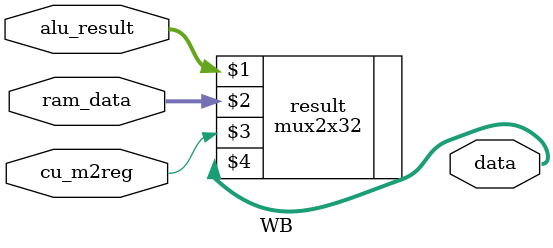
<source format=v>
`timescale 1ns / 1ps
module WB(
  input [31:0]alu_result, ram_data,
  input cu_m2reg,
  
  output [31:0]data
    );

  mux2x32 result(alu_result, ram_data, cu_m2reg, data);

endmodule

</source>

* * * *

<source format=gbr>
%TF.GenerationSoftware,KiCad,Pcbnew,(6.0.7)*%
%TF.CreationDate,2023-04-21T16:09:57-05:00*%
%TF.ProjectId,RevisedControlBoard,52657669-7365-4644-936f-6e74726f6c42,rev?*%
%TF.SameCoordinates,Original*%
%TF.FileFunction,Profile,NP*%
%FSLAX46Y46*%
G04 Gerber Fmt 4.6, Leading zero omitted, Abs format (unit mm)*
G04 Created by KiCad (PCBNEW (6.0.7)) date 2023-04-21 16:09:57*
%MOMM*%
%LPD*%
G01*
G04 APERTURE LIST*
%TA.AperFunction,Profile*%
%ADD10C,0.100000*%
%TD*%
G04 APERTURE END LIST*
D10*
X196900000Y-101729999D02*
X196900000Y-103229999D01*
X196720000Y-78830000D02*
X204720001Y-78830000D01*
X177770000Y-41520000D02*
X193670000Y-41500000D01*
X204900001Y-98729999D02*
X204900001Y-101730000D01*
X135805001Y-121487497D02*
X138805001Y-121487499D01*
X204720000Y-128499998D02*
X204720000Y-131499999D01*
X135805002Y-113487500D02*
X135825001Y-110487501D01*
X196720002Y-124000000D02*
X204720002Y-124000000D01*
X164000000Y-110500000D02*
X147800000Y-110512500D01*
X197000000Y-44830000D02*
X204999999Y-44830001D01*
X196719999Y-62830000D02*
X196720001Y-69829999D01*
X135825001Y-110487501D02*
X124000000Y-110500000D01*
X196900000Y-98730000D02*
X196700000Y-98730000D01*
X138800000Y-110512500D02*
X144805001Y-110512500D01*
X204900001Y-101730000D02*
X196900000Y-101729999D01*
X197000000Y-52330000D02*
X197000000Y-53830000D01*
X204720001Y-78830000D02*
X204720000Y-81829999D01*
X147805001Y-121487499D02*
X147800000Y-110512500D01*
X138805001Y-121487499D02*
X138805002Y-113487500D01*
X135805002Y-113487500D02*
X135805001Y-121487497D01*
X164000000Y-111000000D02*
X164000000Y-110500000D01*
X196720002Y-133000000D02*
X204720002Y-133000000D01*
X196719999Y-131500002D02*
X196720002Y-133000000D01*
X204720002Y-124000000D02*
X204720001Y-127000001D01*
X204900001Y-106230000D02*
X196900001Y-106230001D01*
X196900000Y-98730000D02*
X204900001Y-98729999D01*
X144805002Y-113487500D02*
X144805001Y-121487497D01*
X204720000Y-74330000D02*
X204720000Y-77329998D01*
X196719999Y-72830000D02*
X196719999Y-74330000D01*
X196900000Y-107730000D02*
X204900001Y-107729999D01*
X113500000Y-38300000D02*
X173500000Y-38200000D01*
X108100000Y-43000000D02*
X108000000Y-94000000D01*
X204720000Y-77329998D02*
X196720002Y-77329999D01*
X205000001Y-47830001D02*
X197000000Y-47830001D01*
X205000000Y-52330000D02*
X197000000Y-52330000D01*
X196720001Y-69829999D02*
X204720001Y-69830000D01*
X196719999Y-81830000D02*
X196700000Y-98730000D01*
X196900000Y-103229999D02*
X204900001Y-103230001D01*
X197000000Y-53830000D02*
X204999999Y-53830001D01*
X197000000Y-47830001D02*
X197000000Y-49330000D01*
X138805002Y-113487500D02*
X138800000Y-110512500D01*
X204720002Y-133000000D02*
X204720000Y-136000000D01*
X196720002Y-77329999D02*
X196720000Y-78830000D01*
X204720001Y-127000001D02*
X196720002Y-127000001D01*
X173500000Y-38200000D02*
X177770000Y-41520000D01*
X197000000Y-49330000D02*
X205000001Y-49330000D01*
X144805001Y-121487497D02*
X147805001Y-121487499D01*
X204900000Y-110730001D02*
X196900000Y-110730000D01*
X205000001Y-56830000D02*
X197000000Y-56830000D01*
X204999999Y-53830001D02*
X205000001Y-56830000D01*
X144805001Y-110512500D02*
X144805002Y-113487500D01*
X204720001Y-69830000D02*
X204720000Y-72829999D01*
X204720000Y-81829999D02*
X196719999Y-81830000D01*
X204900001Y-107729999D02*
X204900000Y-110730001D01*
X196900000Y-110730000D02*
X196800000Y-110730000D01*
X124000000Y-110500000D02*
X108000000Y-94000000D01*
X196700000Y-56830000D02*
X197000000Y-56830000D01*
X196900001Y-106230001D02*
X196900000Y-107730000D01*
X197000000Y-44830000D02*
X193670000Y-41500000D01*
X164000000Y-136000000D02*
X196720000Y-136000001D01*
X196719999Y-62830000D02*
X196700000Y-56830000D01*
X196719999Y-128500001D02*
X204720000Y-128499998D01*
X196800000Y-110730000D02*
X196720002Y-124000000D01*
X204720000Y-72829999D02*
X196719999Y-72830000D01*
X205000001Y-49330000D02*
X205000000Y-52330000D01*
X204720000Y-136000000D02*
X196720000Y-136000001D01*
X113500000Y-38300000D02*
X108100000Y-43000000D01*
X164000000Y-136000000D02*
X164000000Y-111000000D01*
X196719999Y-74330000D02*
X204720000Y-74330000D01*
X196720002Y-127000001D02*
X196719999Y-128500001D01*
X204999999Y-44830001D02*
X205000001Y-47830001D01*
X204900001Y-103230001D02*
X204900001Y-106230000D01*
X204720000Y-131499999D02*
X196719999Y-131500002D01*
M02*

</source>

* * * *

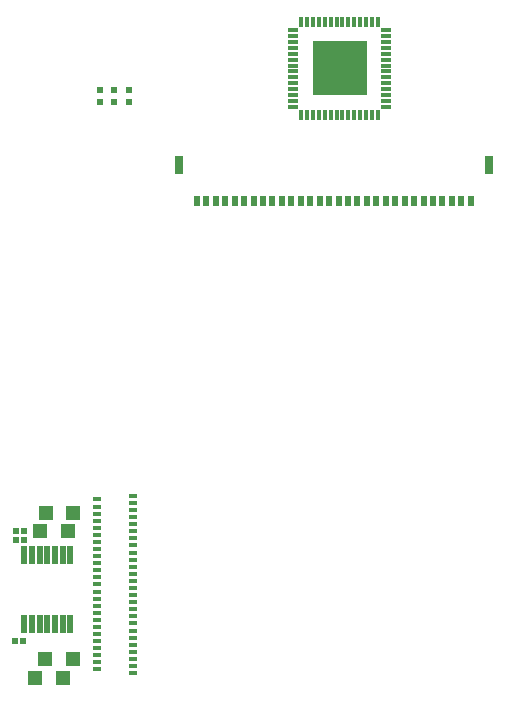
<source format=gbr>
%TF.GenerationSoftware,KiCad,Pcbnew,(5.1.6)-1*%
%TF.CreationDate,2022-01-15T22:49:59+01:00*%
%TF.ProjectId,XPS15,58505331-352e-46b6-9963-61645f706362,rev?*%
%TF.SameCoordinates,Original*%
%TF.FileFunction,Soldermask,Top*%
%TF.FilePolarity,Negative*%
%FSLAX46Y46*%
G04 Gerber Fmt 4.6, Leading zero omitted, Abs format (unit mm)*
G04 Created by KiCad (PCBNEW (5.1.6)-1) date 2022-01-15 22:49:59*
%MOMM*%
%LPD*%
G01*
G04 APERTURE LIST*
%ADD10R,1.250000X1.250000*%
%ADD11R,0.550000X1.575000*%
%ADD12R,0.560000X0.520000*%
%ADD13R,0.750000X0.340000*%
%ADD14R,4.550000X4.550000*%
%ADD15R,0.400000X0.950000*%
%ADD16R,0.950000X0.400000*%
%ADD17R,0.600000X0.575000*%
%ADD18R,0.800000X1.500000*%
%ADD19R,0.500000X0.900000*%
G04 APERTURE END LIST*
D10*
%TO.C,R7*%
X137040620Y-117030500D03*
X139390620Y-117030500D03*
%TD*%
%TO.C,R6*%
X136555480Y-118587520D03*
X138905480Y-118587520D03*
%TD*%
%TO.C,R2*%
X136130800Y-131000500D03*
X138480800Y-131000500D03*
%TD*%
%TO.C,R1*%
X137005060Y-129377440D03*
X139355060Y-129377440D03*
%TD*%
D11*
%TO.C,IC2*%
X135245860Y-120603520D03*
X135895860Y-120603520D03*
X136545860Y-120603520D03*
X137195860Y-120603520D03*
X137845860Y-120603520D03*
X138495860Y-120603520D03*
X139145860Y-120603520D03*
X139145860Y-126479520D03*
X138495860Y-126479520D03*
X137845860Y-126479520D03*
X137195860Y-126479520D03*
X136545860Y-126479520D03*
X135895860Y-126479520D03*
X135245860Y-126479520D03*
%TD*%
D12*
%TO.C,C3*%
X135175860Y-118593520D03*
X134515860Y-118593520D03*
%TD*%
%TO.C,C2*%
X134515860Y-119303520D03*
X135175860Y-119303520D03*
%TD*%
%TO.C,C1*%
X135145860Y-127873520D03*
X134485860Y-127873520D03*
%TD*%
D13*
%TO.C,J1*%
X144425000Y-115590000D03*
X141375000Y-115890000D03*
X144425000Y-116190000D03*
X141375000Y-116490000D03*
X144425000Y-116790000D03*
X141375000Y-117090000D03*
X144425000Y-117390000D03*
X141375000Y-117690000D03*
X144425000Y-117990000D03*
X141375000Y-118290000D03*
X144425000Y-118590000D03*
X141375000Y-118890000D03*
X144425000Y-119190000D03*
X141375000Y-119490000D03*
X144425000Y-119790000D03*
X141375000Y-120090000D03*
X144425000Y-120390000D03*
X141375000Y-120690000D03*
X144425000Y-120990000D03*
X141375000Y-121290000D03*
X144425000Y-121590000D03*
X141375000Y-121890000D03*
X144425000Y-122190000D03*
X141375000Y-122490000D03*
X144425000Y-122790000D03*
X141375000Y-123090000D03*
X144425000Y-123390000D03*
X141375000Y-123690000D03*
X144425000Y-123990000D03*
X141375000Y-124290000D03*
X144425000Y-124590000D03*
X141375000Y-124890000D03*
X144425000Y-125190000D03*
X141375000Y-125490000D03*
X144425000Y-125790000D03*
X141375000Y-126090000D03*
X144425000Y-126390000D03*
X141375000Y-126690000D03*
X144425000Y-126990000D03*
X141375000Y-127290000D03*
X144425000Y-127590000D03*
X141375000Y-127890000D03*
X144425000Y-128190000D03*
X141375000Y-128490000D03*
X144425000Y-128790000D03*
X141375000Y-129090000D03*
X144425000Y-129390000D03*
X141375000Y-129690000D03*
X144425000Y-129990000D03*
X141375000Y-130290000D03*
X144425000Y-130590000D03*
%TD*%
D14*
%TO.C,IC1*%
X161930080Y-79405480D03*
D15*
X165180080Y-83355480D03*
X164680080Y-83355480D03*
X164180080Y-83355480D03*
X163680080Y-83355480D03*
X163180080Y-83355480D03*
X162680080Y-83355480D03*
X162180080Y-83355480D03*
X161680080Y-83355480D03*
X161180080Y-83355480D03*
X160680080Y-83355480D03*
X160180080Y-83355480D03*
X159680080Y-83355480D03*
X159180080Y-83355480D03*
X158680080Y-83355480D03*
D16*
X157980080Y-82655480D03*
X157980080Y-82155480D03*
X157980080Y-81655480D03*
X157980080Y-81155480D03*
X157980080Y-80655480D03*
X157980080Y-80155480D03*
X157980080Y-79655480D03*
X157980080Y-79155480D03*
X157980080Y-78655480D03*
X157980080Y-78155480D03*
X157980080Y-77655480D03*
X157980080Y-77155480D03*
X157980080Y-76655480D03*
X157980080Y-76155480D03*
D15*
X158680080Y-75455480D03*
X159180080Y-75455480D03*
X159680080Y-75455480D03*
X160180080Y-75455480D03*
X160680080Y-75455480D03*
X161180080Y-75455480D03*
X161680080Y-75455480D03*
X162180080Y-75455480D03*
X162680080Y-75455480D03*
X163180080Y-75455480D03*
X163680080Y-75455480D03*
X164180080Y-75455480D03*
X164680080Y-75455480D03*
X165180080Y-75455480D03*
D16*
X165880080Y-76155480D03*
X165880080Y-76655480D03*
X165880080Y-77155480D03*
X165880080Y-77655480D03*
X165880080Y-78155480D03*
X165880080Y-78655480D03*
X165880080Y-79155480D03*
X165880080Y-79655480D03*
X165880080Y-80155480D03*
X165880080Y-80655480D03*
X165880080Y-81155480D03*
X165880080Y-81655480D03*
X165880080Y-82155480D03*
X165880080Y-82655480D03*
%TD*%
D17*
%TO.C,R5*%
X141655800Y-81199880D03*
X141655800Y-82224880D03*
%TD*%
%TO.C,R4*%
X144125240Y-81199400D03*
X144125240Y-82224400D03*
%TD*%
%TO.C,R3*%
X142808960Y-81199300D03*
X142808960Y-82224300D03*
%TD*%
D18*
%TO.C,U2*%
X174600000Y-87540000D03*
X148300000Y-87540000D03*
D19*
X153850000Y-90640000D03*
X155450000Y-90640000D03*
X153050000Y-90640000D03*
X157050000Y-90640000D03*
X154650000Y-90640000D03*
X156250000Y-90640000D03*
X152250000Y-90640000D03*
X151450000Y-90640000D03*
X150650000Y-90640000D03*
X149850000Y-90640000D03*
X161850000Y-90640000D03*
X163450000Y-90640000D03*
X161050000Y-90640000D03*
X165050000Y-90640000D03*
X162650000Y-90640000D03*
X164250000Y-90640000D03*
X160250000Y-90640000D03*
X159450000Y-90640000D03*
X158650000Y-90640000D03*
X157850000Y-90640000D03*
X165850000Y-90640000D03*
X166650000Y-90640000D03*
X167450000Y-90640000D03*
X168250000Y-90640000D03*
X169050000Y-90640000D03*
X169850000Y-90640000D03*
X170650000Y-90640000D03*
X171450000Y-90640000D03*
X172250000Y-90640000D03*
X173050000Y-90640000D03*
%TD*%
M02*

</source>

* * * *

● INSTRUCTIONS FOR THE TASK
Only lines holding the word "CreationDate" are wanted; copy each one from the listing.

● OUTPUT BELOW
%TF.CreationDate,2023-04-21T16:09:57-05:00*%
%TF.CreationDate,2022-01-15T22:49:59+01:00*%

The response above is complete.